● **Goal of the exercise**
Read the records below. Copy each line where the string "round" occurs.

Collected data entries
====
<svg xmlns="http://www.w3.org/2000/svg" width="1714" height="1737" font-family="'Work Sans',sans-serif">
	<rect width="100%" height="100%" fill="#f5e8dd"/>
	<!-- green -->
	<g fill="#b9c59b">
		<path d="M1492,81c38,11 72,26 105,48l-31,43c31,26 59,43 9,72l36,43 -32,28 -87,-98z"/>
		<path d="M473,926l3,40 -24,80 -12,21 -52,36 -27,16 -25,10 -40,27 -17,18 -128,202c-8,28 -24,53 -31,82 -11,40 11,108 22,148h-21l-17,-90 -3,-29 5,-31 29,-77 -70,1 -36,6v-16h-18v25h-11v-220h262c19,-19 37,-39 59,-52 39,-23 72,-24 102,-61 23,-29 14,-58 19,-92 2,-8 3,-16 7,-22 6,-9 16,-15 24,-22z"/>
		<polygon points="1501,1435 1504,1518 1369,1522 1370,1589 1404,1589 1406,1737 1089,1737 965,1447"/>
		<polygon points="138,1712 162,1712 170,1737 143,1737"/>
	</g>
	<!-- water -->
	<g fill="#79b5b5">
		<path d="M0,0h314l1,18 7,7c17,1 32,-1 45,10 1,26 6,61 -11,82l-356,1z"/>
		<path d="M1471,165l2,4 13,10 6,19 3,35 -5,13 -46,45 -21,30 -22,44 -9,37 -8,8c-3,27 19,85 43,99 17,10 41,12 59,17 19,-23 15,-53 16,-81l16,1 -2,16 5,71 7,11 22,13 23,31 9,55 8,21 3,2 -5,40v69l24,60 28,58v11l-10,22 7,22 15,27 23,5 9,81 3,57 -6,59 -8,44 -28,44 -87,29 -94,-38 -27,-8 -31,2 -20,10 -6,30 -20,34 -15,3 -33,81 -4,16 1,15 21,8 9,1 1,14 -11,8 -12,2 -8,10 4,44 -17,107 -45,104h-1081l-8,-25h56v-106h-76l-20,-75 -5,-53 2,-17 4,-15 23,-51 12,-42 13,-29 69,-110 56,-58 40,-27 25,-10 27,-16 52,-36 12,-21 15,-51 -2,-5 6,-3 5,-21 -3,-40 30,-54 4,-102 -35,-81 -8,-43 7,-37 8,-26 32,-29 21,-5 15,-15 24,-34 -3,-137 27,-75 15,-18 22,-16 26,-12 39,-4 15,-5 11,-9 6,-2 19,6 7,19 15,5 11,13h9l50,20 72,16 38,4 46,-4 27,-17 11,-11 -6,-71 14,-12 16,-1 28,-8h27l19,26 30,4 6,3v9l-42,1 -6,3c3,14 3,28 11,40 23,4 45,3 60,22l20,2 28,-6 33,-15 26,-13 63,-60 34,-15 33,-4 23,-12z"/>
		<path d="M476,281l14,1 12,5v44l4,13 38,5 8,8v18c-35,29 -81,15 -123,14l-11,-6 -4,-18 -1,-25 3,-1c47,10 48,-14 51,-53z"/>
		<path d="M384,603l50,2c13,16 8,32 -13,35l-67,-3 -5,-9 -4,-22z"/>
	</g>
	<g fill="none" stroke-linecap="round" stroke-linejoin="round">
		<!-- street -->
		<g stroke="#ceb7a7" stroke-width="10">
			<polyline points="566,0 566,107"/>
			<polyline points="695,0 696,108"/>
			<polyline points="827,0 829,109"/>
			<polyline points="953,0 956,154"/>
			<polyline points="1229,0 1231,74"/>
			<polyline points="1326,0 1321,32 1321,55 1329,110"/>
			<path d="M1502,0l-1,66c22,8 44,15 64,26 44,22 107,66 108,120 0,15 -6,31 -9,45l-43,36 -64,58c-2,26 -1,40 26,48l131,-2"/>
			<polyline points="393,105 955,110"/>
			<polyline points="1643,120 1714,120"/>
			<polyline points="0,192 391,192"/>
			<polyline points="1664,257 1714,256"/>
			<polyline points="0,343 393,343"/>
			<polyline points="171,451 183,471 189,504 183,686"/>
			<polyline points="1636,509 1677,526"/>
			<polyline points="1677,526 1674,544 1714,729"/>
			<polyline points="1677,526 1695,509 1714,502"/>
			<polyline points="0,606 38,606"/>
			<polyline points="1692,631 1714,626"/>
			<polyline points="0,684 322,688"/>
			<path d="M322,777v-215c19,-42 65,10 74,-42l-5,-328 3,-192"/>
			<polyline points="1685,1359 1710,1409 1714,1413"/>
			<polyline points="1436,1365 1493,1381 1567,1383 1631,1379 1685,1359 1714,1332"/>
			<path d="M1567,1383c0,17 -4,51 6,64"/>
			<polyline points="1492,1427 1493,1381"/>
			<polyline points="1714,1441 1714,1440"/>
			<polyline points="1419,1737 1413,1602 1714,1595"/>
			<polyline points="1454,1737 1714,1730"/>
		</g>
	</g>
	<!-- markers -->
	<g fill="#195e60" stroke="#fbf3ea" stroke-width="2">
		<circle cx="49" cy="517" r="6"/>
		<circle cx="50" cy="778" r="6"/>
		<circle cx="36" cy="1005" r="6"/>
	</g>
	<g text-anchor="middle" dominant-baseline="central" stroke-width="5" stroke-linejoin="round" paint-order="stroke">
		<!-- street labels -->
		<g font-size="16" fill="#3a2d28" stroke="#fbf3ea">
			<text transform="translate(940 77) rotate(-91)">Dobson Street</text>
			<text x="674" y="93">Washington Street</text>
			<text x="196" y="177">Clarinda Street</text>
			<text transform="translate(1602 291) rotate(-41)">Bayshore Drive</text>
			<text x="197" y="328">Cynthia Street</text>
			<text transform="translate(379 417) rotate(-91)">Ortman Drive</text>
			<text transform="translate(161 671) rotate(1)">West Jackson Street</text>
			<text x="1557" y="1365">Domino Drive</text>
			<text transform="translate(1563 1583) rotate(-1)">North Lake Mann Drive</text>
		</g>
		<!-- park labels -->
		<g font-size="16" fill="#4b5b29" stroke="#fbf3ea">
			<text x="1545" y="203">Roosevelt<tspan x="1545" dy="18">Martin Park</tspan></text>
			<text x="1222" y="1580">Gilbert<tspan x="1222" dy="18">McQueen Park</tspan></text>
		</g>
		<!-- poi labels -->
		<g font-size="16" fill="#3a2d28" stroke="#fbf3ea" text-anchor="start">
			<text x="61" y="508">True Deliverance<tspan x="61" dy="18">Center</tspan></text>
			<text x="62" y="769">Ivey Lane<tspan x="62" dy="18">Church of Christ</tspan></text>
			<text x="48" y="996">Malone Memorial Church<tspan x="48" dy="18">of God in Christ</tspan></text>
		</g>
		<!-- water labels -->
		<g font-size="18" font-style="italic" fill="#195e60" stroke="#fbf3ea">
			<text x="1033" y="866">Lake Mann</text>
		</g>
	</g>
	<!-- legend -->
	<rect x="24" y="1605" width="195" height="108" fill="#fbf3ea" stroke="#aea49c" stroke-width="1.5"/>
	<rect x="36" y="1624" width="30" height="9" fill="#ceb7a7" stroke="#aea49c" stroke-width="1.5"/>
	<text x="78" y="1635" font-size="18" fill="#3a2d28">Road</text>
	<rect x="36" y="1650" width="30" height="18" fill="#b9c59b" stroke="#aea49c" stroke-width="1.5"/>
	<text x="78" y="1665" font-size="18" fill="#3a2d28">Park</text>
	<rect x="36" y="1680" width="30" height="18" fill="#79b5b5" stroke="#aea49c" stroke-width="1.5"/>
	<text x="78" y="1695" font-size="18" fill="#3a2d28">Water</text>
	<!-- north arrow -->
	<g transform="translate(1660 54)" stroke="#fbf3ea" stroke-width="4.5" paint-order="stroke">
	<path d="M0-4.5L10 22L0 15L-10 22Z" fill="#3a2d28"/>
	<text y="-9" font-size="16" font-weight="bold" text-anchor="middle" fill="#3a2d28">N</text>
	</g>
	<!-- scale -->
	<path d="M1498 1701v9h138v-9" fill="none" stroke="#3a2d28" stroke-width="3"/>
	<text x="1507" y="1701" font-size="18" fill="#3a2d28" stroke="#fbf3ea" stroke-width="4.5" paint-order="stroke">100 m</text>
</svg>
====
● **Written response**
	<g fill="none" stroke-linecap="round" stroke-linejoin="round">
	<g text-anchor="middle" dominant-baseline="central" stroke-width="5" stroke-linejoin="round" paint-order="stroke">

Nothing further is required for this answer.